Suudi Arabistan,İran ve Katar arasında kalmış Körfez'de küçük bir krallık, ada ülkesi Bahreyn... 1 milyon iki yüzbin nüfusunun üçte ikisi Şii. 16.yüzyılda bir Pers vilayetiydi.
1971de İngilizler ülkeden çıktığında İran, Bahreyn üzerinde hak iddia etti. Ama halk "bağımsızlık" dedi.
O zamandan bu yana da çoğunluğu Şii olan halkı Sünni Kraliyet ailesi yönetiyor.
Tüm bölge ülkeleri Bahreyn'i yakından izliyor ama üç ülke var en çok dikkat kesilen; Amerika, Şii İran ve ve Sünni Suudi Arabistan.
Amerikan donanmasının beşinci filosu Bahreyn'de. Bu filo Pentagon'un Körfez'deki İran tehdidine karşı oluşturmaya çalıştığı askeri dengenin en önemli unsurlarından.
Bahreyn Mısır örneğinden farklı. Yaşananlar demokrasi ve otokrasi arasındaki mücadeleden ibaret değil. Sünni-Şii dengesi yüzünden Amerika'nın belki de rejim değişikliğini pek kaldıramayacağı ülkelerden ve Suudi Arabistan.
Bahreyn'de sesini yükseltenlerin kendi topraklarındaki Şii azınlığı harekete geçirmesinden kaygılı.
Şii İran... Kuveyt, geçmişte Saddam'ın Irakı için neyse Bahreyn de İran için o demek.

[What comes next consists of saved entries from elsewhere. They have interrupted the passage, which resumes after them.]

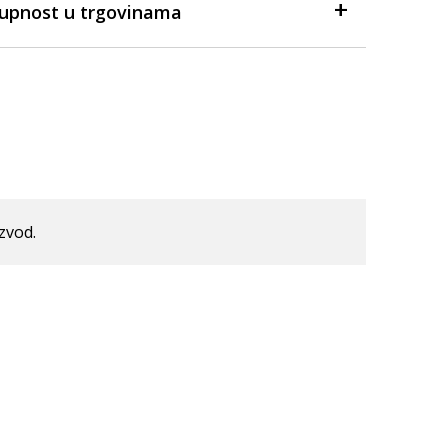
tupnost u trgovinama
izvod.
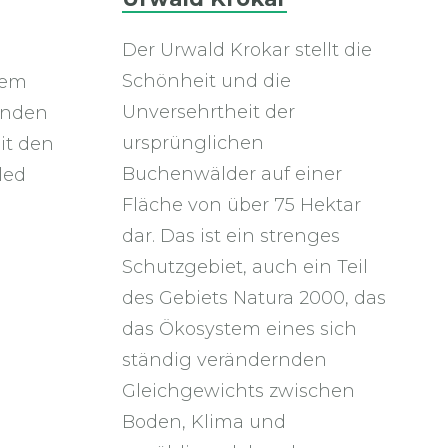
Der Urwald Krokar stellt die
Schönheit und die
dem
Unversehrtheit der
inden
ursprünglichen
it den
Buchenwälder auf einer
led
Fläche von über 75 Hektar
dar. Das ist ein strenges
Schutzgebiet, auch ein Teil
des Gebiets Natura 2000, das
das Ökosystem eines sich
ständig verändernden
Gleichgewichts zwischen
Boden, Klima und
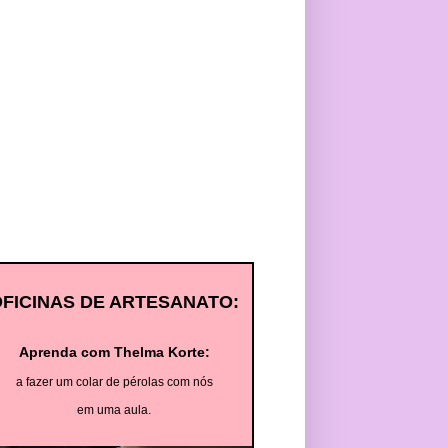
OFICINAS DE ARTESANATO:
Aprenda com Thelma Korte:
a fazer um colar de pérolas com nós
em uma aula.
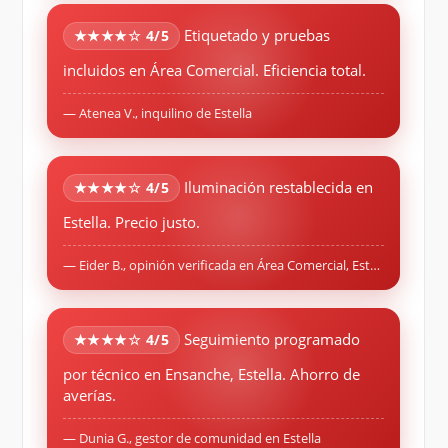
Etiquetado y pruebas
★★★★☆ 4/5
incluidos en Área Comercial. Eficiencia total.
— Atenea V., inquilino de Estella
Iluminación restablecida en
★★★★☆ 4/5
Estella. Precio justo.
— Eider B., opinión verificada en Área Comercial, Estella
Seguimiento programado
★★★★☆ 4/5
por técnico en Ensanche, Estella. Ahorro de
averías.
— Dunia G., gestor de comunidad en Estella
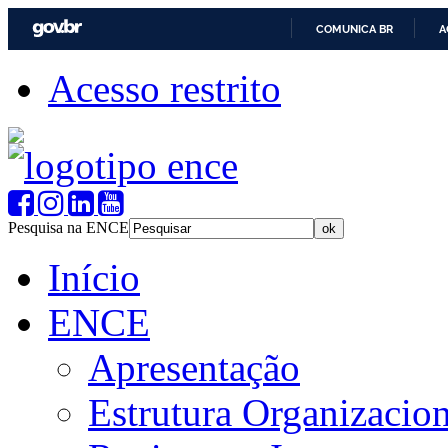
COMUNICA BR
A
Acesso restrito
Pesquisa na ENCE
Início
ENCE
Apresentação
Estrutura Organizacion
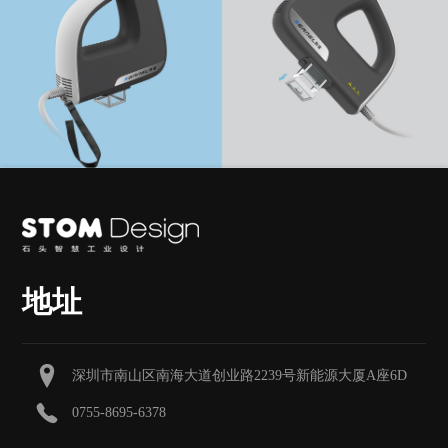
地址
深圳市南山区南海大道创业路2239号新能源大厦A座6D
0755-8695-6378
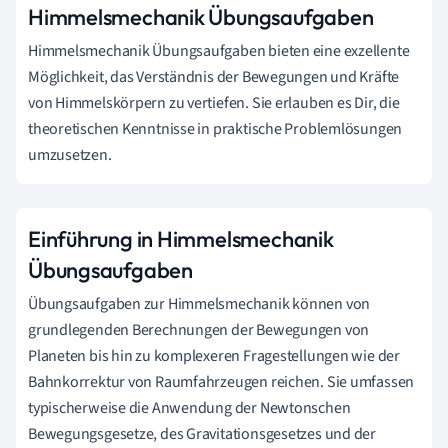
Himmelsmechanik Übungsaufgaben
Himmelsmechanik Übungsaufgaben bieten eine exzellente
Möglichkeit, das Verständnis der Bewegungen und Kräfte
von Himmelskörpern zu vertiefen. Sie erlauben es Dir, die
theoretischen Kenntnisse in praktische Problemlösungen
umzusetzen.
Einführung in Himmelsmechanik
Übungsaufgaben
Übungsaufgaben zur Himmelsmechanik können von
grundlegenden Berechnungen der Bewegungen von
Planeten bis hin zu komplexeren Fragestellungen wie der
Bahnkorrektur von Raumfahrzeugen reichen. Sie umfassen
typischerweise die Anwendung der Newtonschen
Bewegungsgesetze, des Gravitationsgesetzes und der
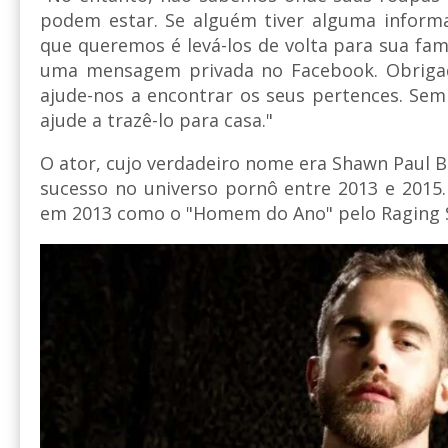
podem estar. Se alguém tiver alguma informa
que queremos é levá-los de volta para sua famí
uma mensagem privada no Facebook. Obrigad
ajude-nos a encontrar os seus pertences. Se
ajude a trazê-lo para casa."
O ator, cujo verdadeiro nome era Shawn Paul Be
sucesso no universo pornô entre 2013 e 2015. 
em 2013 como o "Homem do Ano" pelo Raging 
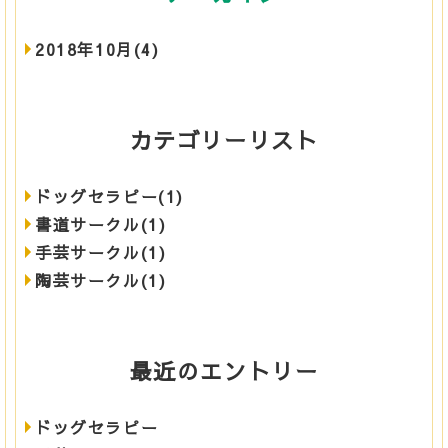
2018年10月(4)
カテゴリーリスト
ドッグセラピー(1)
書道サークル(1)
手芸サークル(1)
陶芸サークル(1)
最近のエントリー
ドッグセラピー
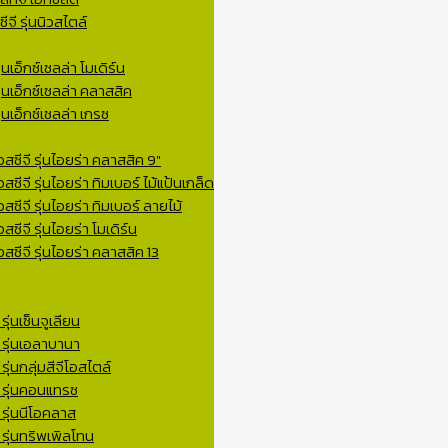
จี รุ่นนิวสไตล์
่นเอ็กซ์เซลล่า โมเดิร์น
ุ่นเอ็กซ์เซลล่า คลาสสิค
่นเอ็กซ์เซลล่า เกรซ
สซีจี รุ่นไอยร่า คลาสสิค 9″
ซีจี รุ่นไอยร่า ทิมเบอร์ ไม้แป้นเกล็ด
สซีจี รุ่นไอยร่า ทิมเบอร์ ลายไม้
ซีจี รุ่นไอยร่า โมเดิร์น
สซีจี รุ่นไอยร่า คลาสสิค 13
ุ่นเซ็นจูเลียน
 รุ่นเอลาบานา
ุ่นกลุ่มสีจีโอสไตล์
ี รุ่นคอนแทรซ
 รุ่นนีโอคลาส
 รุ่นทริพเพิลโทน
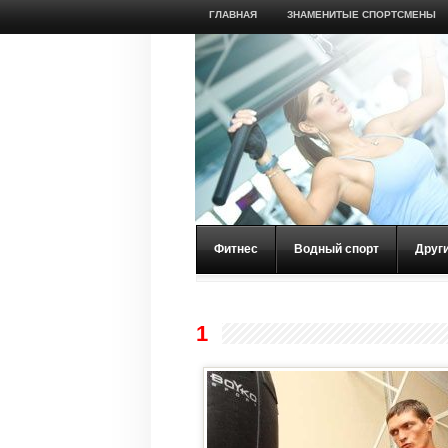
ГЛАВНАЯ
ЗНАМЕНИТЫЕ СПОРТСМЕНЫ
Фитнес
Водный спорт
Друг
1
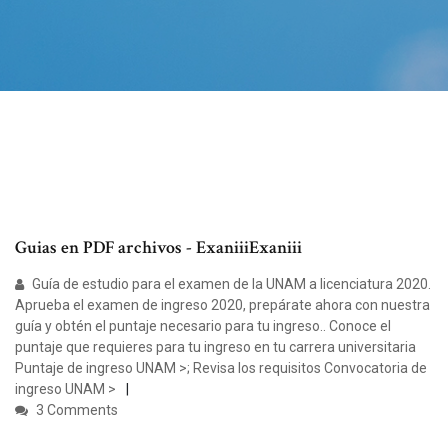
Guias en PDF archivos - ExaniiiExaniii
Guía de estudio para el examen de la UNAM a licenciatura 2020.
Aprueba el examen de ingreso 2020, prepárate ahora con nuestra
guía y obtén el puntaje necesario para tu ingreso.. Conoce el
puntaje que requieres para tu ingreso en tu carrera universitaria
Puntaje de ingreso UNAM >; Revisa los requisitos Convocatoria de
ingreso UNAM >
3 Comments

İran'ın dini lideri Hamaney'e yakın eski içişleri bakanlarından Ali Ekber Natik Nuriye, Bahreyn'i, "İran'ın 14.vilayeti" diye tanımlatacak kadar gözü orada Tahran'ın...
Bu yüzden Bahreyn'de hükümetin düşmesi halinde İran'ın uydusu olması ihtimali hem Amerika'yı hem de Suudi Arabistan'ı kaygılandırıyor.
Şimdilik itidal çağrısı yapmakla yetinen Amerika Bahreyn'de olanlarla ilgili o yüzden sesini fazla yükseltmiyor.
Washington aslında Bahreyn'i uzun süredir endişeyle izliyor. Bunun en büyük kanıtı WikiLeaks belgeleri. Bahreyn'in başkenti Manama'dan Washington'a gönderilen kriptolar... Çoğu 2008 tarihli yazışmalarda genç Şii nüfusun reform talebiyle sokaklara döküldüğü, güvenlik güçlerini kontrol eden Sünni yönetimin de itidalli davrandığı belirtiliyor.
Ancak bir ifade eklenmiş kriptoya: "Tepkiyi felaket boyutuna getirmek için tek bir hata yeter."